As an aside my father was also made Director of Disciplemaking. This office was one with a portfolio however he was never in service for this position nor was he ever guided to initiate projects nor was he ordered to commence projects for disciplemaking. He was placed into a position that was simply worthless. Keep this in your back pocket.


Timmy’s eldest son soon became a student of my parents. Now I could tell you a thousand theories of why he didn’t like my mother. Frankly, time has erased most of my sense of the situation. I think what it boiled down to was this. 1. He didn’t like my mom’s style of teaching. He had to participate in the conversations and he wasn’t up on stage like in the youth group that his parents controlled. No. He was now a participant and not a star. 2. It was a personality conflict. Regardless of this a mild flareup occurred one day. I forgot what it was over. Obviously it was enough to cause a row.

My parents were basically told they would now be co-teaching that class and the parents were now co-teachers. They were not told when this would occur. But at that point I began to dread going to Sunday School. The volunteers had arrived before my parents and my brother and myself before we had arrived. Looking back it was purely a political show of force.

Welcome to your classroom, Mr. & Mrs. Hovey. We brought treats.

At that point things were starting to get dicey. I was peeved at the church. And my anger was only beginning. Soon my mother was offered a position to be Superintendent of the Sunday School or something similar to that. She accepted the position without it being made clear to her that she was going to be replaced as the Sunday School teacher. Imagine her shock when a lady was present in the room with these earlier co-teachers now inducted into the faculty. It wasn’t pretty. My mother was devastated. I was ready to leave the church for good. Power plays were taking place and a new political agenda was being written at this baptist church. And my family was being pushed aside softly.

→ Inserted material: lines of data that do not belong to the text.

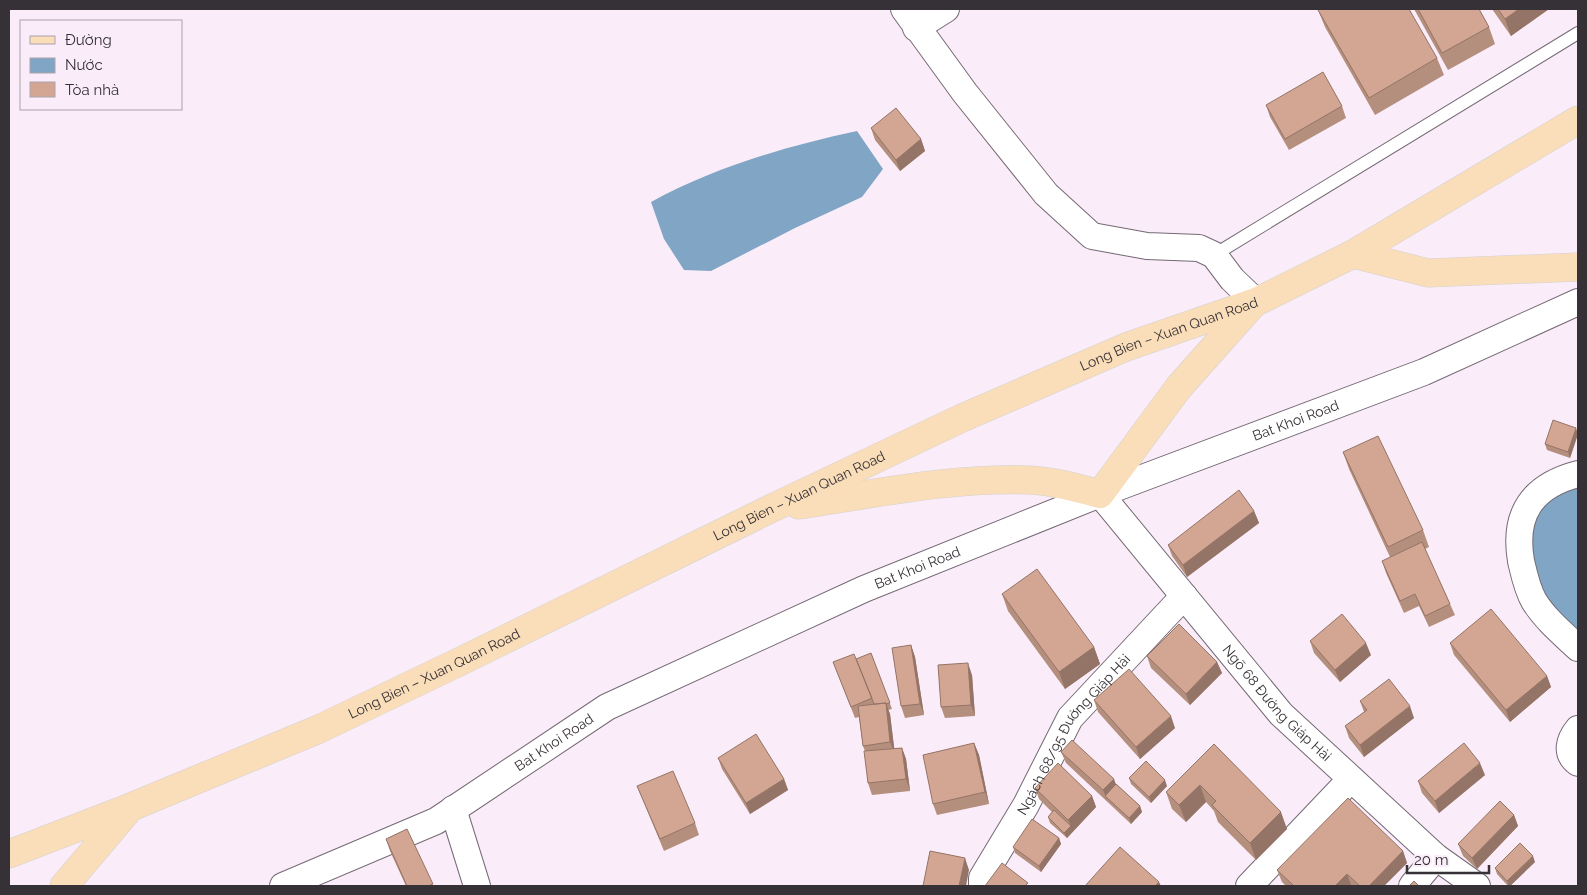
<svg xmlns="http://www.w3.org/2000/svg" width="1587" height="895" font-family="Raleway,sans-serif">
	<style>
		.water { fill: #81a5c4 }
		.lines { fill: none; stroke-linecap: round; stroke-linejoin: round }
		.service-casing { stroke: #746974; stroke-width: 14 }
		.minor-casing { stroke: #746974; stroke-width: 28 }
		.primary-casing { stroke: #d3d2d3; stroke-width: 29 }
		.service { stroke: #fff; stroke-width: 12 }
		.minor { stroke: #fff; stroke-width: 26 }
		.primary { stroke: #faddb9; stroke-width: 28 }
		.wall { fill: #b58f7e }
		.shaded-wall { fill: #947467 }
		.building { fill: #d3a693; stroke: #947467 }
		.labels { text-anchor: middle; stroke-width: 4; stroke-linejoin: round; paint-order: stroke }
		.street-label { font-size: 14px; fill: #363136; stroke: #faedf9 }
	</style>
	<rect width="100%" height="100%" fill="#faedf9"/>
	<path class="water" d="M857 131 883 169 862 197 795 228 711 271 684 270 664 239 651 202C715 167 787 146 857 131Z
		M1578 485V632L1553 608 1537 584 1528 529 1538 509 1552 497Z"/>
	<g class="lines">
		<defs>
			<path id="service" d="M1214 255 1578 33"/>
			<g id="minor">
				<path d="M904 9 965 93 1046 194 1092 236 1147 246 1199 248 1214 255 1232 279 1256 302"/>
				<path d="M916 28 946 9"/>
				<path d="M1578 474C1532 486 1513 514 1521 561 1524 574 1527 589 1534 601 1545 619 1563 634 1578 648"/>
				<path id="s1" d="M1100 494 1281 714 1436 857 1477 886"/>
				<path d="M1578 729C1569 740 1565 753 1578 763"/>
				<path d="M453 809 477 886"/>
				<path id="s2" d="M283 886 436 821 607 707 864 589 1100 494 1424 372 1578 302"/>
				<path id="s3" d="M982 886V878L1026 805 1070 718 1184 596"/>
				<path d="M1249 886 1351 779"/>
				<path d="M1412 886 1436 857"/>
			</g>
			<g id="primary">
				<path d="M1353 254 1428 273 1578 267"/>
				<path d="M799 505C874 494 952 477 1029 480 1053 481 1077 488 1100 494L1179 387 1252 305"/>
				<path id="s4" d="M9 854 131 807 319 729 459 662 768 510 962 418 1126 347 1256 302 1353 254 1578 120"/>
				<path d="M64 886 130 808"/>
			</g>
		</defs>
		<use href="#service" class="service-casing"/>
		<use href="#minor" class="minor-casing"/>
		<use href="#primary" class="primary-casing"/>
		<use href="#service" class="service"/>
		<use href="#minor" class="minor"/>
		<use href="#primary" class="primary"/>
	</g>
	<path class="wall" d="M1414 9H1479L1489 27 1495 44 1448 70Z
		M1492 9H1549L1511 36Z
		M1318 10 1437 58 1444 75 1375 115 1325 27Z
		M1266 105 1342 106 1346 118 1289 150 1270 117Z
		M871 128 921 139 925 151 900 171 875 140Z
		M1578 434 1570 458 1547 450 1545 444Z
		M1343 452 1423 530 1429 547 1425 549 1455 615 1429 627 1419 606 1404 613 1386 573 1382 561 1390 557 1349 469Z
		M1254 511 1259 523 1187 577 1172 556 1168 545Z
		M1002 594 1094 647 1100 664 1065 689 1008 611Z
		M1310 641 1371 655 1340 682 1314 653Z
		M1450 643 1547 676 1551 687 1510 722 1454 655Z
		M911 645 915 657 924 715 905 718 901 706Z
		M871 653 892 709 888 710 890 714 894 748H902L906 759 910 791 872 795 868 783 865 751 863 746 859 717 855 718 833 662 856 659Z
		M1147 656 1217 662 1222 673 1190 705 1151 668Z
		M972 675 975 716 945 718 941 707Z
		M1094 700 1175 728 1140 759 1098 712Z
		M1360 701 1414 718 1364 757 1349 738 1345 726 1364 712Z
		M974 743 979 755 989 804 937 815 933 804Z
		M1214 744 1287 829 1256 860 1218 822 1214 811 1206 802 1186 822 1172 809 1166 792Z
		M1061 752 1116 784 1140 806 1142 812 1131 824 1066 763Z
		M718 758 784 779 788 790 750 814 722 769Z
		M1485 775 1439 813 1422 793 1418 781Z
		M1129 778 1167 786 1151 803 1131 784Z
		M637 786 695 823 699 835 664 851Z
		M1035 788 1092 796 1096 807 1067 838 1050 823 1048 817 1052 812 1039 799Z
		M1514 815 1518 826 1477 869 1463 856 1458 844Z
		M407 829 433 886H406L390 851 386 839Z
		M1059 838 1061 844 1041 872 1015 853 1013 847Z
		M1403 851 1407 863 1384 886H1352L1351 885 1350 886H1286L1282 882 1277 870Z
		M1535 862 1510 886H1508L1497 874 1495 868Z"/>
	<path class="shaded-wall" d="M1519 9H1549L1511 36 1505 19Z
		M921 139 925 151 900 171 896 160Z
		M1576 428 1578 434 1570 458 1568 452Z
		M1254 511 1259 523 1187 577 1183 565Z
		M1366 643 1371 655 1340 682 1335 670Z
		M911 645 915 657 924 715 920 704Z
		M1094 647 1100 664 1065 689 1059 672Z
		M1217 662 1222 673 1190 705 1186 694Z
		M968 663 972 675 975 716 971 705Z
		M1547 676 1551 687 1510 722 1506 710Z
		M886 703 890 714 895 754 890 742Z
		M1410 706 1414 718 1364 757 1360 745Z
		M1171 716 1175 728 1140 759 1136 747Z
		M974 743 979 755 989 804 985 792Z
		M902 748 906 759 910 791 906 779Z
		M1480 763 1485 775 1439 813 1435 801Z
		M784 779 788 790 750 814 746 803Z
		M1114 779 1118 790 1105 796 1108 802 1103 790Z
		M1165 780 1167 786 1151 803 1149 797Z
		M1200 785 1206 802 1186 822 1179 805Z
		M1092 796 1096 807 1067 838 1064 833 1071 826 1068 820Z
		M1140 806 1142 812 1131 824 1129 818Z
		M1281 812 1287 829 1256 860 1250 843Z
		M1514 815 1518 826 1477 869 1472 858Z
		M1059 838 1061 844 1041 872 1039 866Z
		M1403 851 1407 863 1384 886H1369Z
		M1533 856 1535 862 1510 886H1509L1507 881Z
		M965 858 969 870 966 886H959Z
		M1347 874 1351 885 1350 886H1335Z
		M1159 882 1161 886H1155Z"/>
	<path class="building" d="M1321 9H1409L1437 58 1369 98 1318 10Z
		M1418 9H1479L1489 27 1442 53Z
		M1498 9H1519L1505 19Z
		M1323 72 1342 106 1285 139 1266 105Z
		M896 108 921 139 896 160 871 128Z
		M1553 420 1576 428 1568 452 1545 444Z
		M1378 436 1423 530 1388 547 1343 452Z
		M1239 490 1254 511 1183 565 1168 545Z
		M1422 542 1450 604 1425 616 1415 594 1400 601 1382 561Z
		M1037 569 1094 647 1059 672 1002 594Z
		M1491 609 1547 676 1506 710 1450 643Z
		M1342 614 1366 643 1335 670 1310 641Z
		M1179 624 1217 662 1186 694 1147 656Z
		M911 645 920 704 901 706 892 648Z
		M871 653 890 703 886 704V703L874 704 856 659Z
		M854 654 872 698 851 707 833 662Z
		M968 663 971 705 941 707 938 665Z
		M1129 669 1171 716 1136 747 1094 700Z
		M1389 679 1410 706 1360 745 1345 726 1367 710 1360 701Z
		M886 703 890 742 863 746 858 706Z
		M756 734 784 779 746 803 718 758Z
		M1072 740 1114 779 1103 790 1061 752Z
		M974 743 985 792 933 804 923 755Z
		M1464 743 1480 763 1435 801 1418 781Z
		M1214 744 1281 812 1250 843 1212 805 1216 801 1200 785 1179 805 1166 792Z
		M902 748 906 779 868 783 864 751Z
		M1146 761 1165 780 1149 797 1129 778Z
		M1058 763 1092 796 1068 820 1035 788Z
		M673 771 695 823 660 839 637 786Z
		M1116 784 1140 806 1129 818 1105 796Z
		M1348 798 1403 851 1369 886H1360L1347 874 1335 886H1294L1277 870Z
		M1500 801 1514 815 1472 858 1458 844Z
		M1054 810 1071 826 1064 833 1048 817Z
		M1032 819 1059 838 1039 866 1013 847Z
		M407 829 433 884 428 886H407L386 839Z
		M1520 843 1533 856 1507 881 1495 868Z
		M1120 847 1159 882 1155 886H1085Z
		M930 851 965 858 959 886H923Z
		M1002 863 1028 883 1025 886H985Z
		M1414 881 1419 886H1409Z"/>
	<g class="labels">
		<g class="street-label">
			<text dy="5" stroke="none"><textPath href="#s4" startOffset="1272">Long Bien – Xuan Quan Road</textPath></text>
			<text dy="5" stroke="none"><textPath href="#s2" startOffset="1118">Bat Khoi Road</textPath></text>
			<text dy="5" stroke="none"><textPath href="#s4" startOffset="868">Long Bien – Xuan Quan Road</textPath></text>
			<text dy="5" stroke="none"><textPath href="#s2" startOffset="712">Bat Khoi Road</textPath></text>
			<text dy="5" stroke="none"><textPath href="#s4" startOffset="462">Long Bien – Xuan Quan Road</textPath></text>
			<text dy="5" stroke="none"><textPath href="#s1" startOffset="274">Ngõ 68 Đường Giáp Hải</textPath></text>
			<text dy="5" stroke="none"><textPath href="#s3" startOffset="179">Ngách 68/95 Đường Giáp Hải</textPath></text>
			<text dy="5" stroke="none"><textPath href="#s2" startOffset="308">Bat Khoi Road</textPath></text>
		</g>
	</g>
	<rect width="1587" height="895" fill="none" stroke="#363136" stroke-width="20"/>
	<rect x="20" y="20" width="162" height="90" fill="#faedf9" stroke="#aca2ab"/>
	<rect x="30" y="36" width="25" height="8" fill="#faddb9" stroke="#aca2ab"/>
	<text x="65" y="45" font-size="15" fill="#363136">Đường</text>
	<rect x="30" y="58" width="25" height="15" fill="#81a5c4" stroke="#aca2ab"/>
	<text x="65" y="70" font-size="15" fill="#363136">Nước</text>
	<rect x="30" y="82" width="25" height="15" fill="#d3a693" stroke="#aca2ab"/>
	<text x="65" y="95" font-size="15" fill="#363136">Tòa nhà</text>
	<path d="M1407 865v8h82v-8" fill="none" stroke="#363136" stroke-width="2.5"/>
	<text x="1414" y="865" font-size="15" fill="#363136" stroke="#faedf9" stroke-width="4" paint-order="stroke">20 m</text>
</svg>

Again, I was challenging my parents. Why should we stay at a place that cannot respect us? Finally after a month of me not wanting to go. My parents finally agreed that this was no longer the right place for them. The church begged for them to stay. Thankfully, they did not listen. The pastor called them up and wanted to hear why. They told the truth. My parents were the begining of a second wave of an exodus from there. However, it wasn’t just Timmy’s family. It was jobs (transfers), lack of jobs in the area, and other factors.




Finally, a referendum was held at the church sometime in 2011 or 2010 and it was on the subject of Calvinism. Now Baptist doctrine is all over the place regarding Calvinism. This church was a member of the Southern Baptist Convention but its culture was that of an independent Baptist church. When this referendum was held the church voted that Calvinism would not be endorsed nor upheld in their statement of faith. From what I heard Timmy and his family left without fanfare.

Conclusion: Do not think that this is a play-by-play of what happened. I don’t remember it all for these reasons. Number one, my life has been so much better since then. I don’t miss much of those people. Number two, I’ve been to better churches. And number three, my parents and I really have moved on mentally, spiritually, etc….

These unpleasant affairs did damage my views on church. I don’t really particular enjoy going anymore. I think Christian Churches ought never be organized. Pastors should be cycled in and out and elected by the congregation. Furthermore, they should be bi-vocational. Positions of deacon and elder ought to be fragile and these positions should be accountable to both the congregation and the pastor. Power corrupts, and absolute power corrupts absolutely. I think a tired pastor made some serious mistakes deputizing a family who’s likely ambitions were to gain control of the senior pastor’s position and transform the place into a quasi-cult. It was well on the way of becoming like this. I hardly see members of Timmy and his family. When I do I oftentimes don’t say anything to them. There is nothing to say.